■ **Textauszug**:
======
„Olympia in Love“: Kunst, Kommerz und Kanon
In „Olympia in Love“ dekonstruiert die ehemalige Charlie-Hebdo-Kolumnistin Catherine Meurisse „Romeo und Julia“ und jongliert mit der Kunstgeschichte.
Der Pariser Louvre hat bereits seit 2005 seine eigene Comic-Kollektion. Jedes Jahr wird in Zusammenarbeit mit dem französischen Verlag Futuropolis ein neuer Comic veröffentlicht, der sich, in welcher Art auch immer, mit dem Museum oder seiner Sammlung auseinandersetzt: Der Louvre muss in der Geschichte vorkommen, darüber hinaus gibt es keine Vorschriften. Den beteiligten Autoren (der Prominenz des französischen Autorencomics wie Nicolas de Crécy, David Prudhomme und Etienne Davodeau und auch ausländischen Autoren wie Jiro Taniguchi) werden immer wieder Ausstellungen und Veranstaltungsreihen gewidmet.
Auch das Musée d’Orsay kooperiert mit dem französischen Comicverlag Futoropolis, bislang sind allerdings erst zwei Werke erschienen. Das erste von beiden, „Moderne Olympia“ von Catherine Meurisse liegt jetzt auch in deutscher Übersetzung vor.
Dass „Comics die Museen erobern“, ist eine Phrase, die immer wieder gerne bemüht wird, wenn es im Feuilleton um die vermeintliche Aufhebung der Grenzen zwischen Hoch- und Populärkultur geht. So ganz ohne Exklamationen wie „Huch“ und „Mon Dieu“ kommen die meisten deutschen Artikel zu dem Phänomen aber nicht aus, ist es ihnen doch trotz aller skizzierter Salonfähigkeit ein Anliegen, das Anrüchige der „neuen“ Liaison zwischen Kunst und Comic hervorzuheben.
Wenn auch dieser Artikel mittels vorliegenden Prologs über Bande in die High-versus-Low-Diskurs-Dauerschleife einstimmt, so gibt es dafür mehrere Motive - und zumindest einen guten Grund. Das erste Motiv liegt auf der Hand: Von dem Wunsch, dass die hochkulturell (ab)gesegneten Stätten auf das Renommee des Mediums abfärben (auf dass es eines schönen Tages ganz ohne Rechtfertigungszwänge wird florieren können!) ist auch die Verfasserin dieser Zeilen nicht ganz frei.
======
■ **Daten zur Auswertung**:
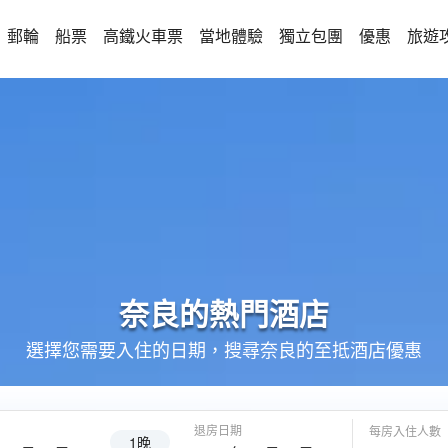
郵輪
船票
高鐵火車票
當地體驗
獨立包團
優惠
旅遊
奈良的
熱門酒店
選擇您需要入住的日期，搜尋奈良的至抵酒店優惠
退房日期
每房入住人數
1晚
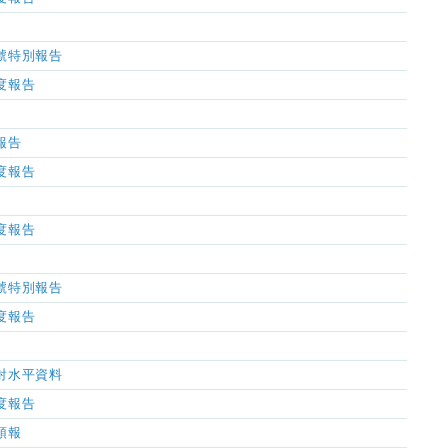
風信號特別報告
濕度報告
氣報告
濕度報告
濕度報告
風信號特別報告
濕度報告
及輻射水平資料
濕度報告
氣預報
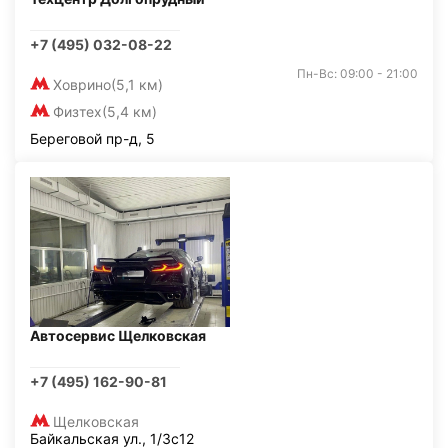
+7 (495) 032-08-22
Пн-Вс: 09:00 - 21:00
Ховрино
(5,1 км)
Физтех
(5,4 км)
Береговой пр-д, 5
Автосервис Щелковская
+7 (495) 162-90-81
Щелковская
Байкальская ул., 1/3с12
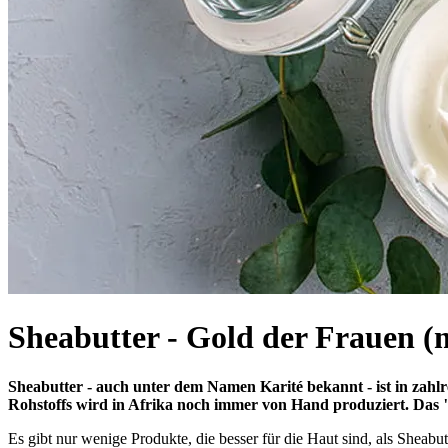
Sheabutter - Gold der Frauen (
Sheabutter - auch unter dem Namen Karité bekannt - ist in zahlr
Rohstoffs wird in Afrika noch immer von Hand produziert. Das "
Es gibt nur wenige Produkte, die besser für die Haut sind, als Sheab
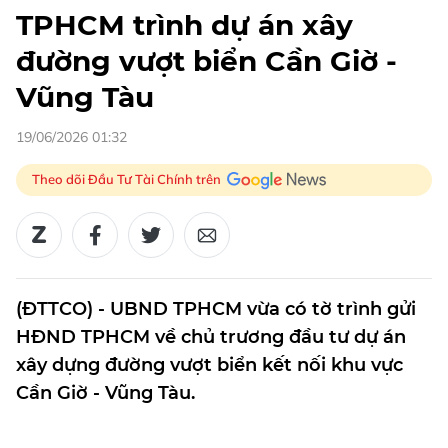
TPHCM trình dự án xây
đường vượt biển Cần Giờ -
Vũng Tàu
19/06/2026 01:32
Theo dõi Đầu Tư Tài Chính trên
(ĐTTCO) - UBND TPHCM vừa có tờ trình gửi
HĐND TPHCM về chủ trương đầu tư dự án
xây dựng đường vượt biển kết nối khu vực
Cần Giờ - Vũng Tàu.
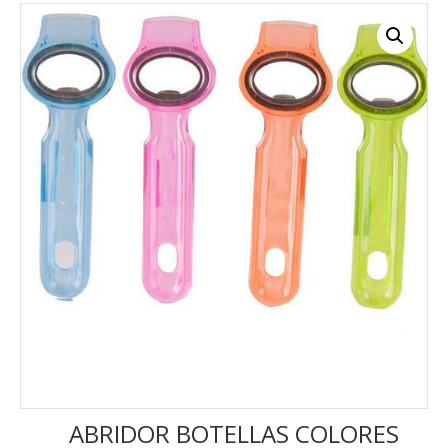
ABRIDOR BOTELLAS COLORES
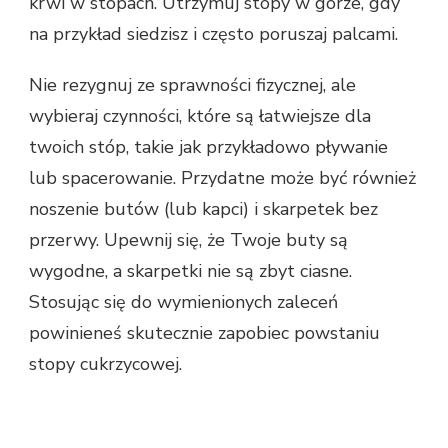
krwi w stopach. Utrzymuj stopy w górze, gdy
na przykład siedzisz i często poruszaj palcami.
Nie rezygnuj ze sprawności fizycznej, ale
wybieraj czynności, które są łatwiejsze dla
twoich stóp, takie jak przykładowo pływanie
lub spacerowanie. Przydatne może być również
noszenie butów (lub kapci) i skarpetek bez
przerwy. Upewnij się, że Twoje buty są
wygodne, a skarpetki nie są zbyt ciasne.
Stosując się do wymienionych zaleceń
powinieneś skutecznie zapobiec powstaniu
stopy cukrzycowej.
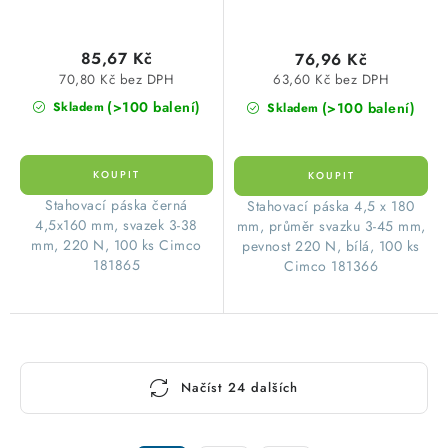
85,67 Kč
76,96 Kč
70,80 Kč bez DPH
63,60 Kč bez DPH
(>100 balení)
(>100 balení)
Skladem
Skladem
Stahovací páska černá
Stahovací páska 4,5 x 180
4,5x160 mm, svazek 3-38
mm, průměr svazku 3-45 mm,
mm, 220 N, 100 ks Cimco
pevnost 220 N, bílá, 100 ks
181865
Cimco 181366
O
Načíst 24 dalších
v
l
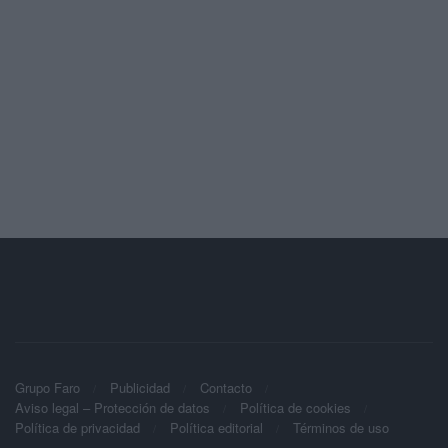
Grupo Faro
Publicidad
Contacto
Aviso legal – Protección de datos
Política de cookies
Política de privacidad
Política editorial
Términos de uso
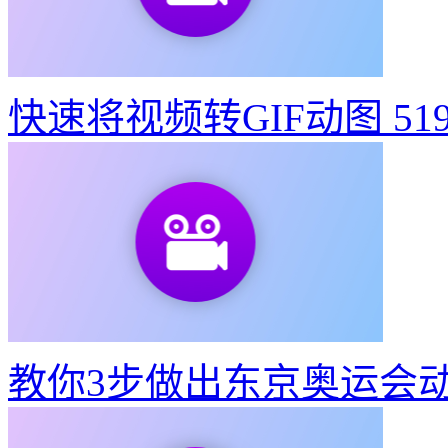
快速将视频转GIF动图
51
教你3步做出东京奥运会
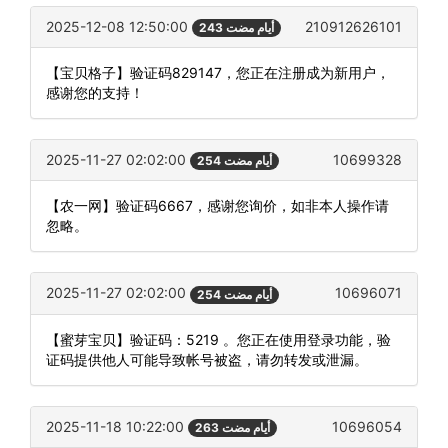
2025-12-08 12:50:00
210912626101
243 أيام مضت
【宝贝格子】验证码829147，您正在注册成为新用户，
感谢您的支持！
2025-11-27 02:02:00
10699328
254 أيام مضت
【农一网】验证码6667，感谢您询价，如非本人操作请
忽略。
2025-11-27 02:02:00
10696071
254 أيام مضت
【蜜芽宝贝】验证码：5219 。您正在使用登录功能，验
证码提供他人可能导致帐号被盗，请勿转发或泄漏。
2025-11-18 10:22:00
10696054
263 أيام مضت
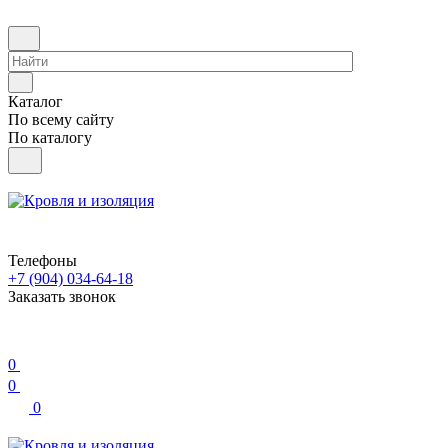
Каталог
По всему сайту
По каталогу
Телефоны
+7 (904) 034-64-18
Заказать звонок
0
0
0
======
■ **Arbeitsfragen**:
**A.** Nennen Sie alle Autoren, die im Artikel über „Olympia in Love“ als Beteiligte an der Comic-Kollektion des Louvre namentlich aufgeführt werden.
**B.** Zitieren Sie aus dem Artikel über „Olympia in Love“ die Passage zwischen „Auch das Musée“ und „deutscher Übersetzung vor.“, beide eingeschlossen.

■ **Lösungen zur Übung**:
**A.** Nicolas de Crécy, David Prudhomme, Etienne Davodeau, Jiro Taniguchi

**B.**
Auch das Musée d’Orsay kooperiert mit dem französischen Comicverlag Futoropolis, bislang sind allerdings erst zwei Werke erschienen. Das erste von beiden, „Moderne Olympia“ von Catherine Meurisse liegt jetzt auch in deutscher Übersetzung vor.